2. Auch im Wege des Schadenersatzes kann der Kläger nicht die Übernahme der Steuern verlangen. Dies käme nur dann in Betracht, wenn der Beklagte durch Nachlässigkeit (Nichtsammlung von Belegen oder dergleichen) oder in anderer Weise schuldhaft dazu beigetragen hätte, daß die Auslösung, wenn sie steuerfrei gewährt werden konnte, wegen derartiger Versäumnisse vom Kläger zu versteuern ist. Bei einer solchen schuldhaften Pflichtverletzung des Arbeitgebers kann die Folge sein, daß er die vom Arbeitnehmer zu tragenden Steuern ganz oder teilweise erstatten muß (BAG 9, 105 [110 f.] = AP Nr. 8 zu § 670 BGB [zu II 2b der Gründe]; BAG 11, 73 [76 f.] = AP Nr. 9 zu § 670 BGB [zu II 2a der Gründe]).
Das Landesarbeitsgericht hat einen Schadenersatzanspruch nur unter dem Gesichtspunkt geprüft, ob dem Kläger deshalb ein Schaden entstanden sein könnte, weil, er wegen der durch die Nachforderung hohen Steuerschuld unter Umständen einen mit Zinsbelastungen verbundenen Kredit aufnehmen muß. Es hat für einen solchen, vom Kläger übrigens gar nicht erhobenen Schadenersatzanspruch in dem Vorbringen des Klägers keine Grundlage gefunden. Auf die Frage, ob das auf Abwälzung der Steuerschuld gerichtete Begehren des Klägers als Schadenersatz auch aufgrund einer Pflichtverletzung des Beklagten begründet sein könnte ist das Landesarbeitsgericht nicht eingegangen. Gleichwohl kommt eine Zurückverweisung der Sache an das Landesarbeitsgericht nicht in Betracht, weil der Kläger es an jeglichem Vortrag darüber hat fehlen lassen, daß die – im übrigen noch nicht verbindliche – Lohnsteuer-Nachforderung durch ein schuldhaftes Verhalten des Beklagten veranlaßt sein könnte.
IV.
Der Kläger verfolgt mit seiner Revision auch noch den Anspruch auf Zahlung von 117,60 DM weiter, die er nach seiner Behauptung aufgewendet hat, um die gegen ihn ergangenen Steuerbescheide anzufechten.
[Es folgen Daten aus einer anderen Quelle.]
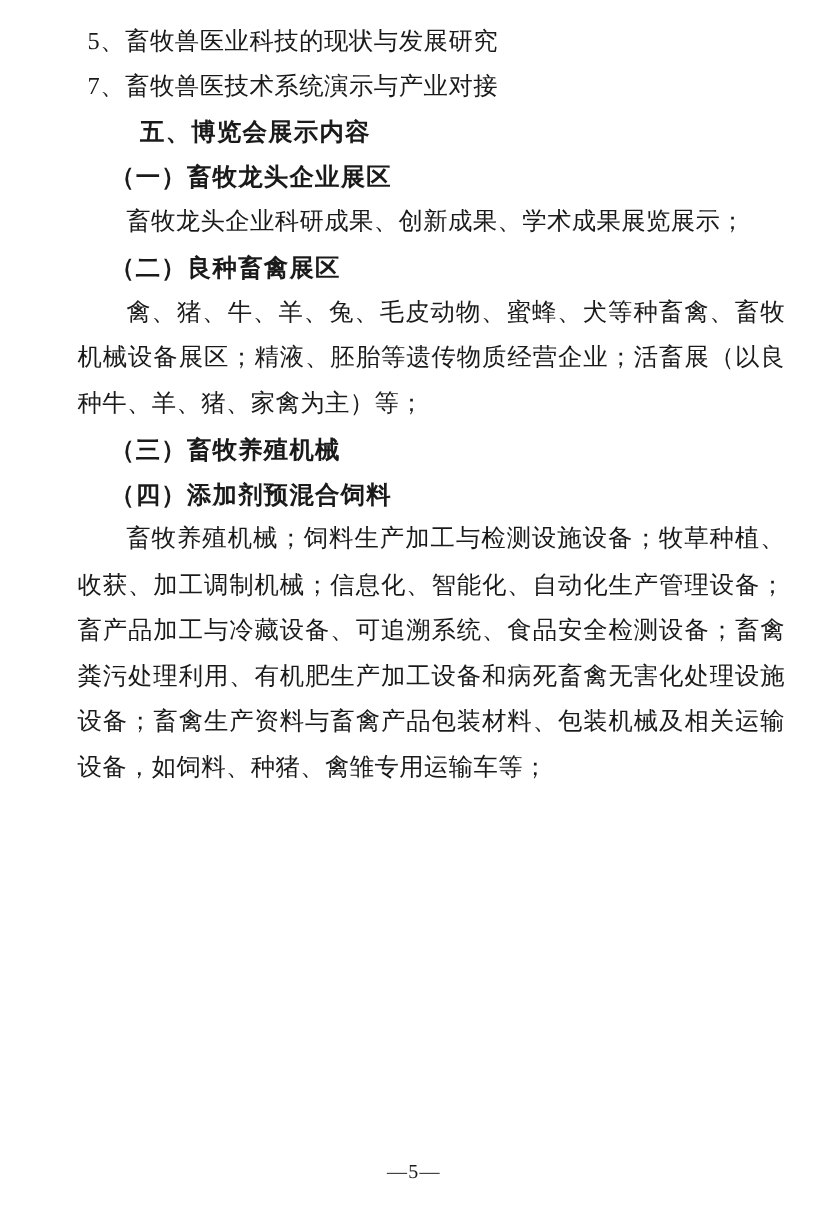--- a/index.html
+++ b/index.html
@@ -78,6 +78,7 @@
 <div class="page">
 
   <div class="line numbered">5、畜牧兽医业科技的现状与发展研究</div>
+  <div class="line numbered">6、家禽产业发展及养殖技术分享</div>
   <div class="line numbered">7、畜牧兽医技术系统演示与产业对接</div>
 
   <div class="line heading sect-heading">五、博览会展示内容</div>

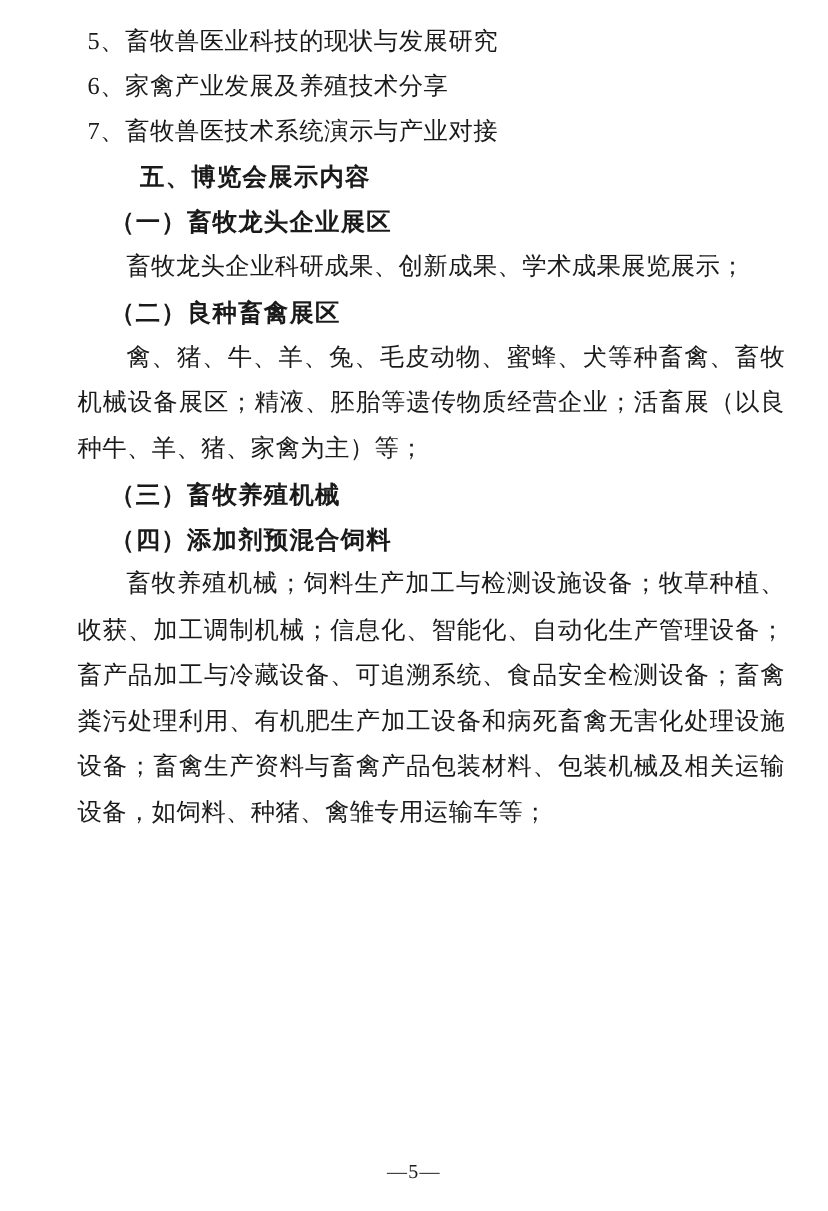--- a/index.html
+++ b/index.html
@@ -83,10 +83,6 @@
 
   <div class="line heading sect-heading">五、博览会展示内容</div>
 
-  <div class="block">
-    <div class="line heading sub-heading">（一）畜牧龙头企业展区</div>
-    <div class="para short">畜牧龙头企业科研成果、创新成果、学术成果展览展示；</div>
-  </div>
 
   <div class="block">
     <div class="line heading sub-heading">（二）良种畜禽展区</div>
Die Revisionsbegründung gibt jedoch nicht an, aufgrund welcher Erwägungen sie das angefochtene Urteil insoweit für fehlerhaft hält. Betrifft eine Revision mehrere Ansprüche, dann muß die Revisionsbegründung zu jedem Anspruch ausführen, warum das Urteil angegriffen wird (BAG 2, 58 [59] = AP Nr. 2 zu § 554 ZPO [zu I der Gründe]). Es läßt sich zu Gunsten des Klägers nur anführen, daß dem Anspruch auf Ersatz der Aufwendungen davon abhängig ist, ob dem Kläger ein Anspruch auf Übernahme der Steuern durch den Beklagten zusteht, so daß die Revisionsbegründung zu dem letztgenannten Punkt sich zugleich mit dem Anspruch auf Zahlung von 117,60 DM befaßt.
Es kann jedoch dahingestellt bleiben, ob die Revision wegen der Zahlung von 117,60 DM mangels ausreichender Begründung als unzulässig zu behandeln ist. Jedenfalls ist das Rechtsmittel des Klägers insoweit unbegründet. Denn da er nach dem vorstehend Ausgeführten die Steuern für die Auslösungen zu tragen hat, hat er seine eigenen Angelegenheiten wahrgenommen, als er sich gegen die ergangenen Steuerbescheide wandte, und er kann deshalb von dem Beklagten aus keinerlei rechtlichen Gründen Aufwendungsersatz verlangen.
V.
Nach alledem ist die Revision des Klägers unbegründet und mußte deshalb zurückgewiesen werden.